> Twoje polecenie
Podejmij wątek dyskusji o mianowaniu funkcjonariuszy celnych na stopnie służbowe i dopisz jej dalszy ciąg, zaczynając po ostatnim zdaniu.

Wstępne zasady minowania funkcjonariuszy na stopnie słuzbowe zgodnie z art.223 ustawy

Przeczytałem stanowisko ZZ Celnicy Pl. Z argumentami umieszczonymi na początku pisma zgadzam się w 100% - nie można punktowac prawa do prowadzenia szkoleń oraz udziału w zespołach MF czy wyjazdu na misje -nie były to akcje dostepne dla wszystkich funkcjonariuszy. No może to prawo do prowadzenia szkoleń może być "premiowane" ale w tylko i wyłącznie w korpusie oficerów- chociaż nie powinno. Jednak z tym, że to poszczególni DIC powinni ustalać zasady "przepisania stopni", dla każdej Izby inaczej, nie zgadzam się . Przecież jeżeli w danej Izbie były ( i pewnie są dalej) nieprawidłowości w awansowaniu, jedne osoby były pomijane inne częściej awansowane to TAK BĘDZIE I TERAZ, wierzycie ze nagle nastapi jakies cudowne przemienienie. TYLKO JASNE ZASADY JADNOLITE DLA CAŁEJ SŁUZBY CELNEJ.
 
Widzę, że nie rozumiemy się w kwestii podstawowej.
To jest istotne zdanie z naszego stanowiska:
"W związku z powyższym zwracamy się z wnioskiem o zapewnienie by, we wszystkich izbach celnych oraz w Ministerstwie Finansów, proces mianowania na stopnie służbowe przebiegał w sposób czytelny w oparciu o maksymalnie obiektywne i jawne kryteria uwzględniające zaniedbania w polityce kadrowej."

Nie jest więc do końca tak jak napisał j.23., bo to zdanie poprzedza nasze dalsze wnioski ujęte w piśmie, no i samą alternatywę.
W chwil obecnej MF narzuca centralną punktację BEZ UWZGLĘDNIANIA CZĘSTO PATOLOGICZNYCH ZANIEDBAŃ W POLITYCE AWANSOWEJ, KTÓRE SĄ RÓŻNE W POSZCZEGÓLNYCH IC.
MF może to uwzględnić na szczeblu centralnym, ale tego nie robi. Poza tym przepisanie stopni zapisane w ustawie też znacząco blokuje możliwość uwzględnienia zaniedbań awansowych i tutaj konieczna jest nowelizacja. Dlatego lepiej niech MF nic nie robi, jeśli nie chce współpracować i lepiej niech odda sprawę dyrektorom, chyba że chce złamać prawo.
 
Ostatnia edycja:
Sławku czy mógłbyś podać konkrety, tzn. jakie ZZ Celnicy.pl widzi kryteria awansu do poszczególnych korpusów a później przydziału stopnia.
W/g mnie powinno być tak- staż w SC do 10 lat - korpus podoficerów, pow.10 lat lub stopień dyspozytora korpus aspirantów.
Natomiast nadanie stopnia już w danym korpusie powinno odbywać się o punktację zaproponowaną przez MF.
I to jest wyrównanie zaniedbań w awansach bo w 1999 r ludzie z 10 letnim stażem dostawali dyspozytorów.

> Wiersze danych
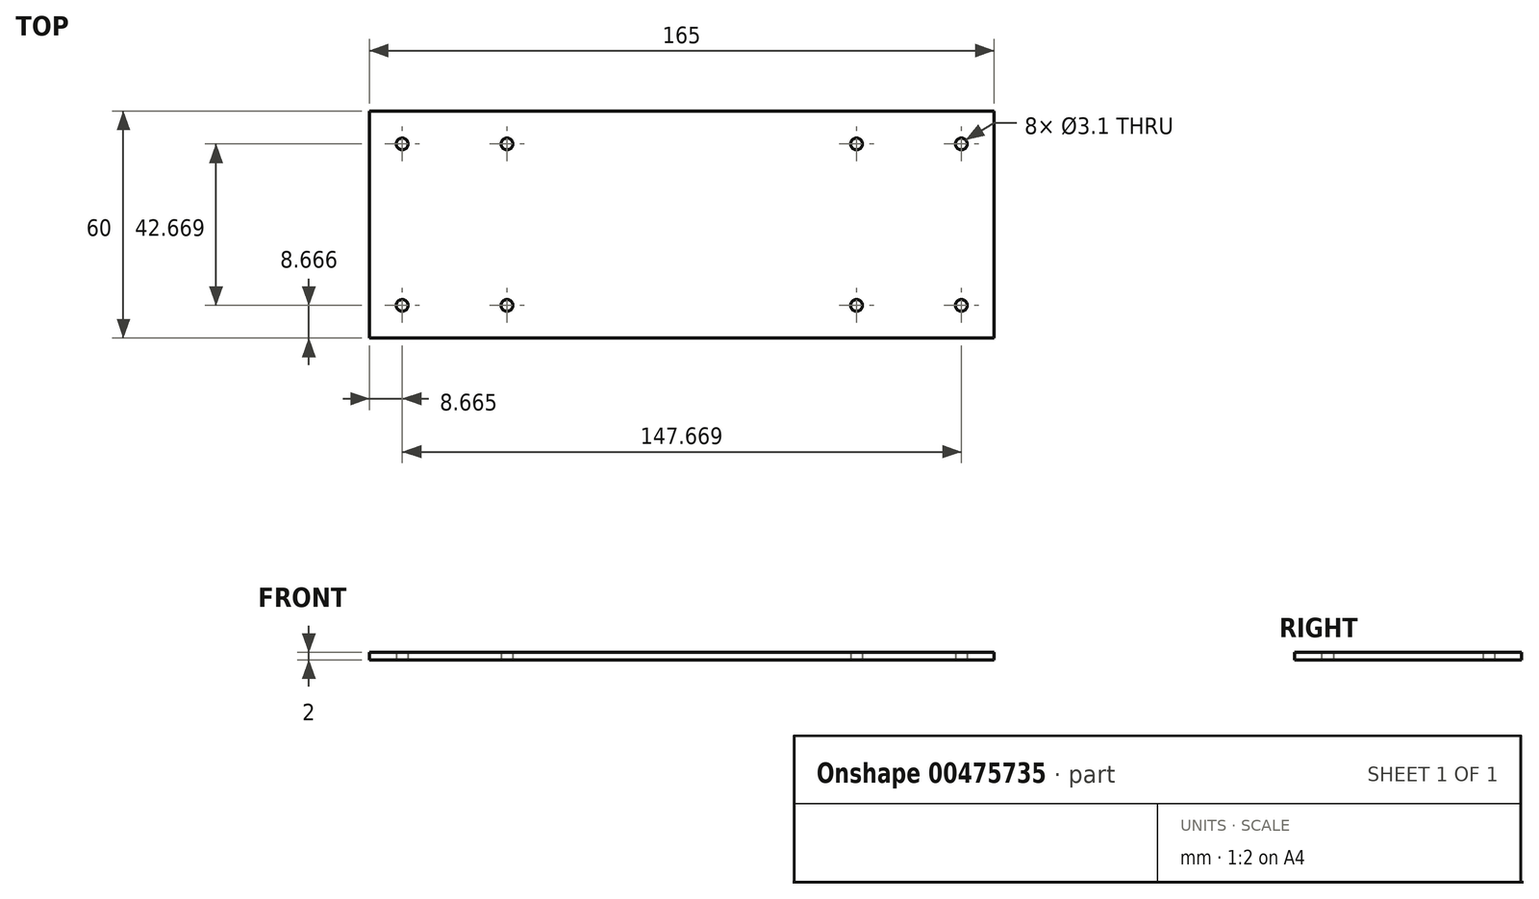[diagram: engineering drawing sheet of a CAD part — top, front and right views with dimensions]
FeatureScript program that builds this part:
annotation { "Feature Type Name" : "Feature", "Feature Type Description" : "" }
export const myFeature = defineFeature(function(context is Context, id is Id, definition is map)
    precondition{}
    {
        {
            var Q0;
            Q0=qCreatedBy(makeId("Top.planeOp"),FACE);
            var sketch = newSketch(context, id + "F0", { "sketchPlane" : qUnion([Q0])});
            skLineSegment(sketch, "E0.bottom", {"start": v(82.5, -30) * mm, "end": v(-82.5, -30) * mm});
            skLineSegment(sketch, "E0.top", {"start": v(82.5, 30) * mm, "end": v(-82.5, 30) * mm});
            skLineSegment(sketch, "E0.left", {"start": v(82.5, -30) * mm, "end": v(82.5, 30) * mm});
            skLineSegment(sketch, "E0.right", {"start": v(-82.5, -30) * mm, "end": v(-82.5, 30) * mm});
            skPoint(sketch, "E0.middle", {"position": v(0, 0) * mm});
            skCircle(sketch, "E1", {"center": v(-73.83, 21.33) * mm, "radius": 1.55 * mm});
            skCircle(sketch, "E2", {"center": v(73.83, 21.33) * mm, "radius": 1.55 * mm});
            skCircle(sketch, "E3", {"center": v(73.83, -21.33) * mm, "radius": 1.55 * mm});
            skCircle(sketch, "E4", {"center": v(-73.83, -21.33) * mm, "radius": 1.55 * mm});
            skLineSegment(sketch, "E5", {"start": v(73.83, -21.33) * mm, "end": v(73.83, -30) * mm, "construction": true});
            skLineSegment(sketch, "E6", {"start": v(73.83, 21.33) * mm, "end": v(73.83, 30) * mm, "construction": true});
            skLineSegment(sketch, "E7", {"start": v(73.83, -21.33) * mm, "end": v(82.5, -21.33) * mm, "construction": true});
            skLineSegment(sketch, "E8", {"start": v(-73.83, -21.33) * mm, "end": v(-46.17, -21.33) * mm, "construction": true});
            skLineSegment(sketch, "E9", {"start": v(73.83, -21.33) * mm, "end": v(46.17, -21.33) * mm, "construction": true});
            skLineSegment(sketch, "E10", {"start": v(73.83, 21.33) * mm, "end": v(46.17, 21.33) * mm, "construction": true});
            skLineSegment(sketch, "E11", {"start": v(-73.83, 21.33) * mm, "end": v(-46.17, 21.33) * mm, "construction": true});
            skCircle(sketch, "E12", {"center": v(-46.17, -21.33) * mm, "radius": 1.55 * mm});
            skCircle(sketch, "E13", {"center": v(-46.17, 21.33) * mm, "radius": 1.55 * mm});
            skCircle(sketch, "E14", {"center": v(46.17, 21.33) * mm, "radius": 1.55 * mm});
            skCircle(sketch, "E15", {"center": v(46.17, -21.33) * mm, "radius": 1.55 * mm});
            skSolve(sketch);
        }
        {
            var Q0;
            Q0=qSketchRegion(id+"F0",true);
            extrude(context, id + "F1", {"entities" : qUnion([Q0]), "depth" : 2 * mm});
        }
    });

...

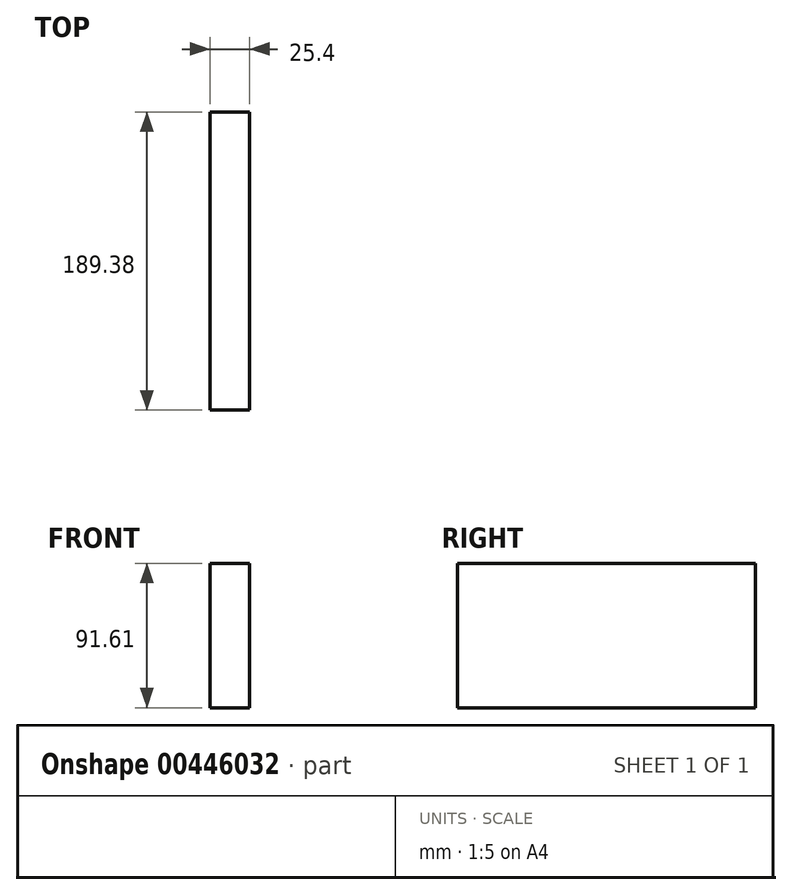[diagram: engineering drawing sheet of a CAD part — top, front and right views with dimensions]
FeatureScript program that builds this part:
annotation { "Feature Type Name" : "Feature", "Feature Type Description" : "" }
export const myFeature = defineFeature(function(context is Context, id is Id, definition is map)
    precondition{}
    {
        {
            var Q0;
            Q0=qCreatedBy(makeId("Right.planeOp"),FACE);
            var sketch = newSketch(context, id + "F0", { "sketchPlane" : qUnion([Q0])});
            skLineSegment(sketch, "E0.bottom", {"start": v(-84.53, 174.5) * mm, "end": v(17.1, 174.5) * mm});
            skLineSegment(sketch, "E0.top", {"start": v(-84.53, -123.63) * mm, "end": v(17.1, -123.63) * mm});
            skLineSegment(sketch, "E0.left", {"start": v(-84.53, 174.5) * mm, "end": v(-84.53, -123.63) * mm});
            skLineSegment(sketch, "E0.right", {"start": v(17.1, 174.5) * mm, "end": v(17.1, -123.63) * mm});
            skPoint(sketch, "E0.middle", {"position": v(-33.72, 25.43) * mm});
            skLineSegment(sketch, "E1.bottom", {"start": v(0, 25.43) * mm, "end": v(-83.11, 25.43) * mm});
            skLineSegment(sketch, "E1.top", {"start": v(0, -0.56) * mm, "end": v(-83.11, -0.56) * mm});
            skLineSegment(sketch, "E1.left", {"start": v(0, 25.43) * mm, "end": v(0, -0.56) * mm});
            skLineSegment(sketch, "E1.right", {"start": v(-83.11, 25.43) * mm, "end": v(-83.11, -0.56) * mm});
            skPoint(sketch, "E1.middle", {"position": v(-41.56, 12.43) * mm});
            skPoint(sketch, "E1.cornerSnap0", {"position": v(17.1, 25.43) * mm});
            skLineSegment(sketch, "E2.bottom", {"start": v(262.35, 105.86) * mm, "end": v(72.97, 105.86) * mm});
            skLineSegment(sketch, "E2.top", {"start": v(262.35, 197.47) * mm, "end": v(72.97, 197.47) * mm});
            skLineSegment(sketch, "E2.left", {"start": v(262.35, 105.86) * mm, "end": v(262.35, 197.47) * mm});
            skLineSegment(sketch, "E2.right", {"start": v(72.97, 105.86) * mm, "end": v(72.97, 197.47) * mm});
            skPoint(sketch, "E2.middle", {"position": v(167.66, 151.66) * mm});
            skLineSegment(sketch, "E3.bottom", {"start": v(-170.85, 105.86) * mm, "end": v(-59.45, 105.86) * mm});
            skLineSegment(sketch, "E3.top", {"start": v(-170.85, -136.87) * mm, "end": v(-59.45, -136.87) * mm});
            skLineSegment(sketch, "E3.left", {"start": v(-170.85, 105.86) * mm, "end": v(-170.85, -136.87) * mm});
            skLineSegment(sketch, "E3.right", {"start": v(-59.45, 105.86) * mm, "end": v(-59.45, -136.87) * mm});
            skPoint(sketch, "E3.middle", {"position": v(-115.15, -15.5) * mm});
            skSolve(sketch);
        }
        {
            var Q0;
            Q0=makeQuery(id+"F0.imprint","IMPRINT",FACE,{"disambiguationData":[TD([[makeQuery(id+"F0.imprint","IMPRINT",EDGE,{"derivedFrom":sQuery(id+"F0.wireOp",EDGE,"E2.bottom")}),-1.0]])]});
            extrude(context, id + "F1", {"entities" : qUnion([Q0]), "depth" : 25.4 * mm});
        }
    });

> Wynik zadania
A dlaczego nie 9 lat - co zaniechania awansowe nie dotyczą tych, którzy służą 9 lat??? - w Policji i Straży Granicznej już dawno byliby w korpusie aspirantów lub chorążych..... a może by jednak to jakoś inaczej ułożyć..........
 
heeh, dlatego, bo ktoś musi być poszkodowany, jeżeli byłoby 9, to ktoś z 8 letnim stażem zapytałby dlaczego nie 8 :D
 
"Ze względu na zbyt duże zaległości w awansowaniu funkcjonariuszy celnych, będących wyrazem nieraz patologicznego systemu, obecny stopień nawet połowy funkcjonariuszy nie stanowi obiektywnego kryterium, na którym można budować podstawę nowej ścieżki awansu zawodowego"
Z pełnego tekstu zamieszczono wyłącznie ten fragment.